You may remember Patrick from a previous post. We repeated the Empathy Map for him:
Here are some examples from the exercise and how we would use them when considering implementation of the system:
- Do — “order needed parts for the job” which helps the dispatcher by automatically doing things that are necessary to get the job ready for assignment.
- Sense — “tech’s job schedules” which will allow Patrick to make recommendations on who is available to take jobs (and qualified, etc.)
- Say — “shows thought process for decision making” which builds trust with the dispatcher on why Patrick is doing something.
- Think — “doesn’t assign techs to jobs outside of their branches” which is an important heuristic for the company.
- Feel — “Bad: return trips” which identifies a key error of wasteful return trips by the field tech. If we don’t assign the right person, with the right expertise, the right parts, etc. a return trip is usually required.
People specialize too
One hazard with this exercise is that we try to give the machine too many things to do, sense, say, think, and feel. Just like people specialize when they work together we should have our machine learning focused on the key aspects of their work that help humans towards their purpose.

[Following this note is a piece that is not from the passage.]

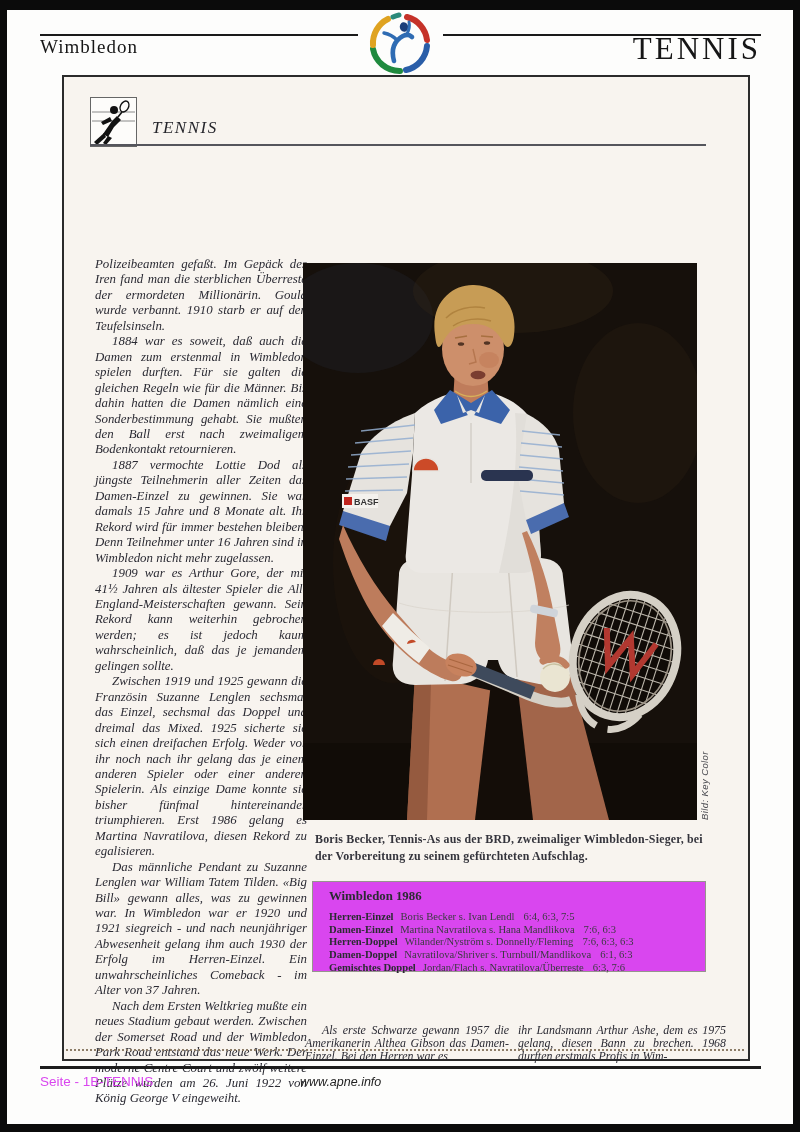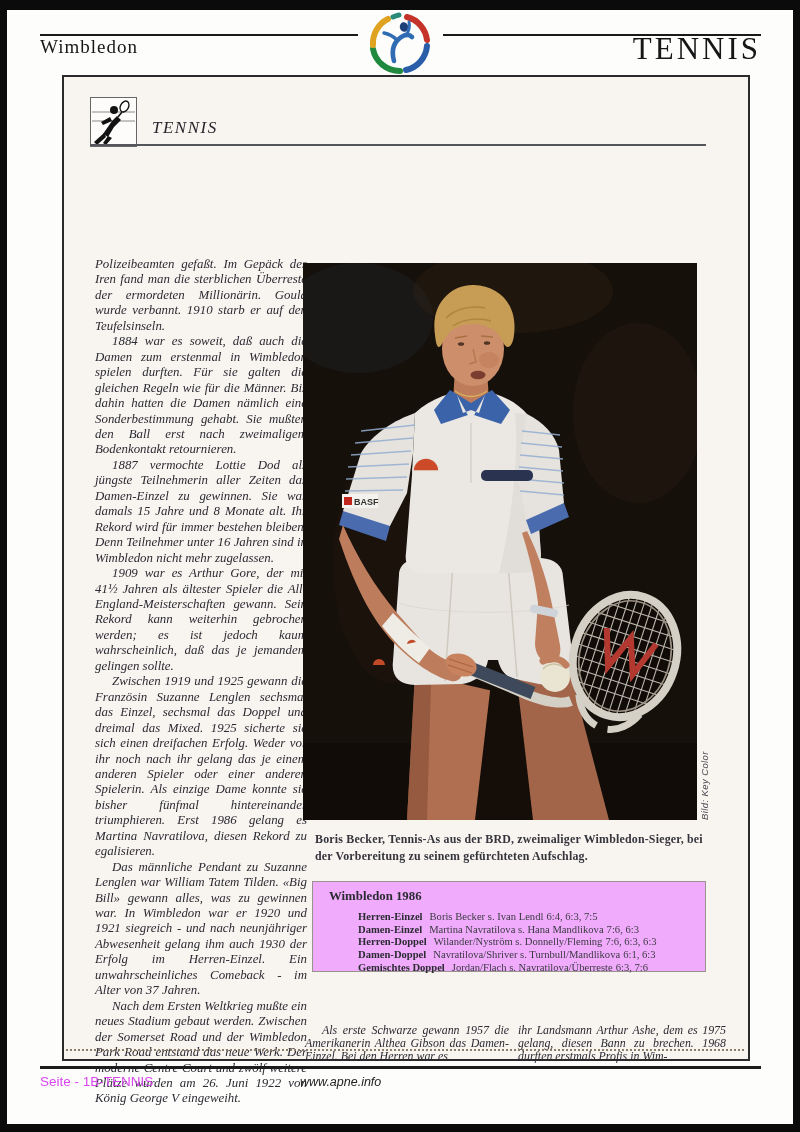"Wimbledon 1986" .results { background: #f0abfc -> #d946ef }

A symptom will be many user experience touch points for the intelligent algorithm or trying to solve too many problems at once. I have seen this when prototyping and developing chat bots that try to answer too many different types of requests. It is ends up being a huge mess that doesn’t do anything particularly well.
Kevin Kelly, founding executive editor of Wired magazine, a former editor/publisher of the Whole Earth Review, and a futurist writer I have a lot of respect for, had this to say about GAI:
You cannot optimize every dimension. You can only have tradeoffs. You can’t have a general multi-purpose unit outperform specialized functions. A big “do everything” mind can’t do everything as well as those things done by specialized agents.

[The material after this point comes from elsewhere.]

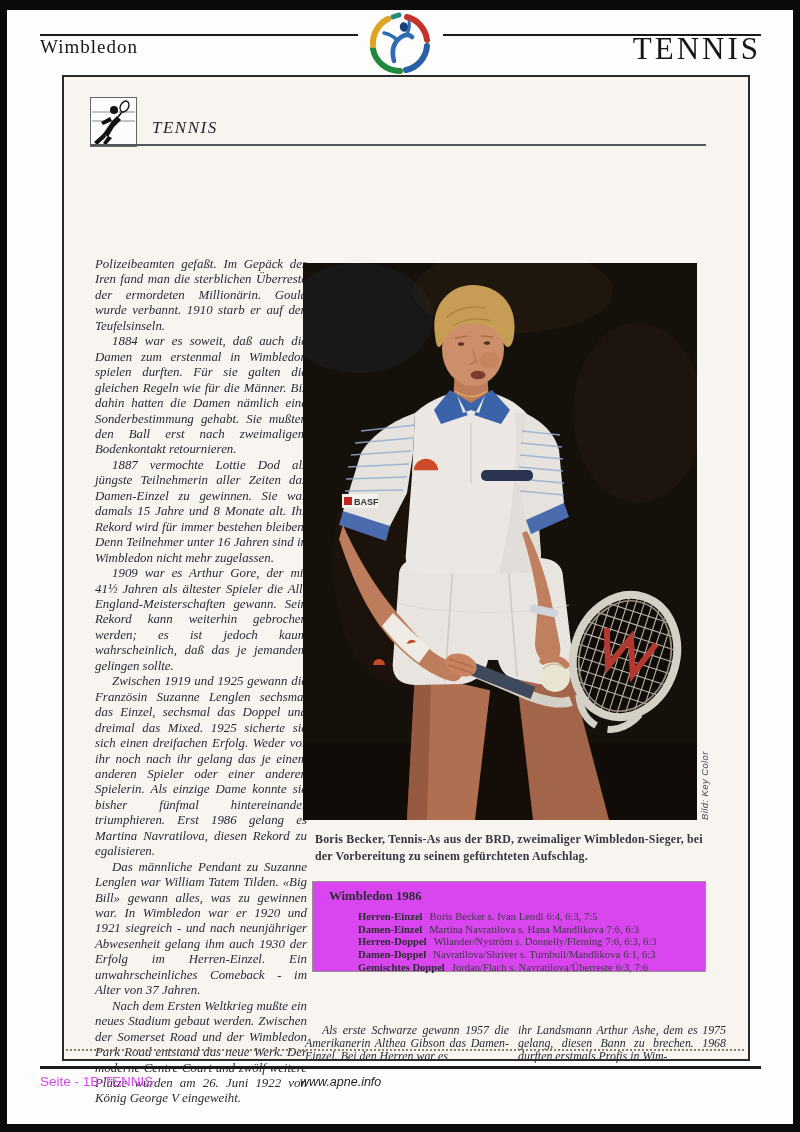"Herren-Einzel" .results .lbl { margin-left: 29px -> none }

If the Empathy Map starts to get too complex then you should break it up into smaller intelligent algorithms that can focus on particular problems. It is what your engineering team will most likely do when building it anyways.

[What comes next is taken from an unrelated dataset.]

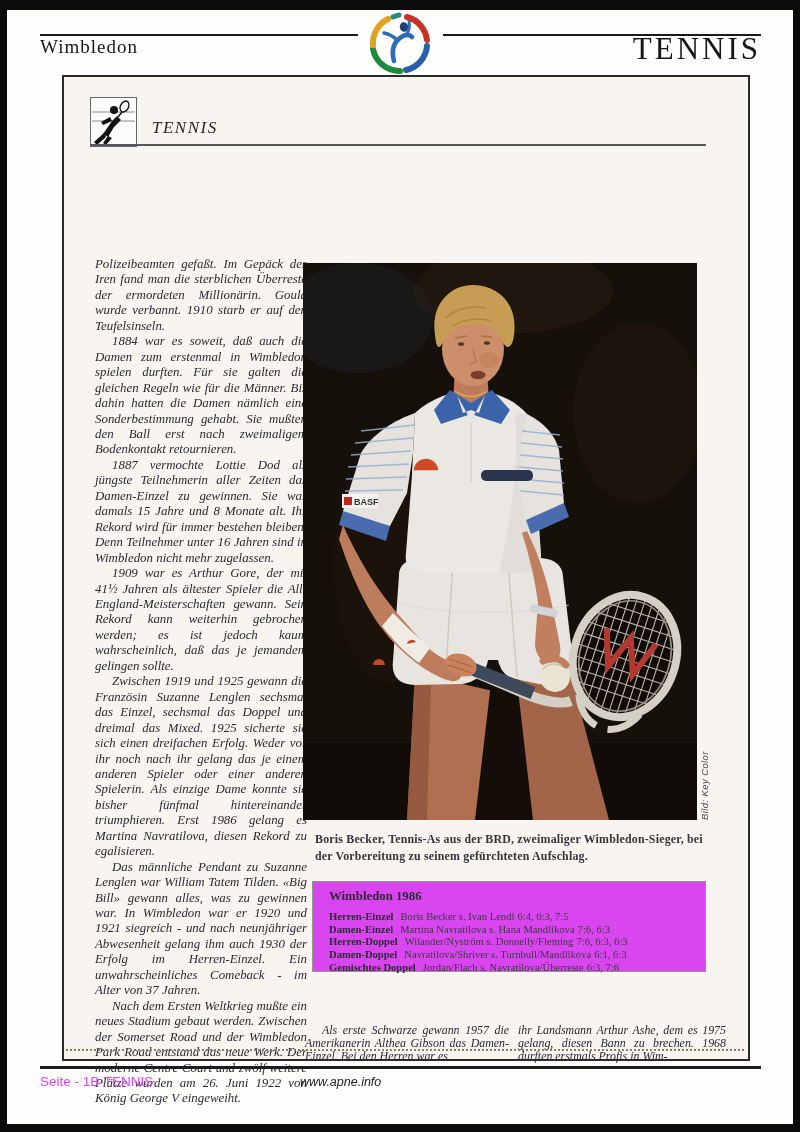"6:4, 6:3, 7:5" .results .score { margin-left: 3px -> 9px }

Next steps after the Empathy Map
Once you have the Empathy Map there are five key activities that should take place:
- It is most important to realize that you will not get to a finished and fully functional model right away. The biggest roadblock is having the good information or the ability to get feedback from people. Prioritize this first.
- This output is helpful when creating user stories for the intelligent algorithm. The user stories can also involve multiple people, and probably should, when it comes to outlining how the machine learning interacts with people.
- You, or someone on your team, needs to understand what types of machine learning models will work for your needs. It may not even be machine learning specifically. In some cases a simple regression, like fitting a linear function to the data, will be good enough to get started.
- It is important to continue to evolve your understanding of the needs for the intelligent algorithm while building. Personas are great artifacts for people and could be used for a similarly for intelligent algorithms.
- You should consider how your intelligent algorithm progressively changes its involvement from watching to recommending to taking action directly. The end goal will be for the person only stepping in to veto a decision.
Just rocks we tricked…
We should be amazed with what computers can do:
This tweet combined with purpose driven computing should be taken even further:
Without human purpose, a computer is just a rock that we tricked into thinking.
The key is to make sure the right purpose is still understood and how it relates to the creation of the system. Don’t get stuck with a rock that doesn’t help you meet your purpose.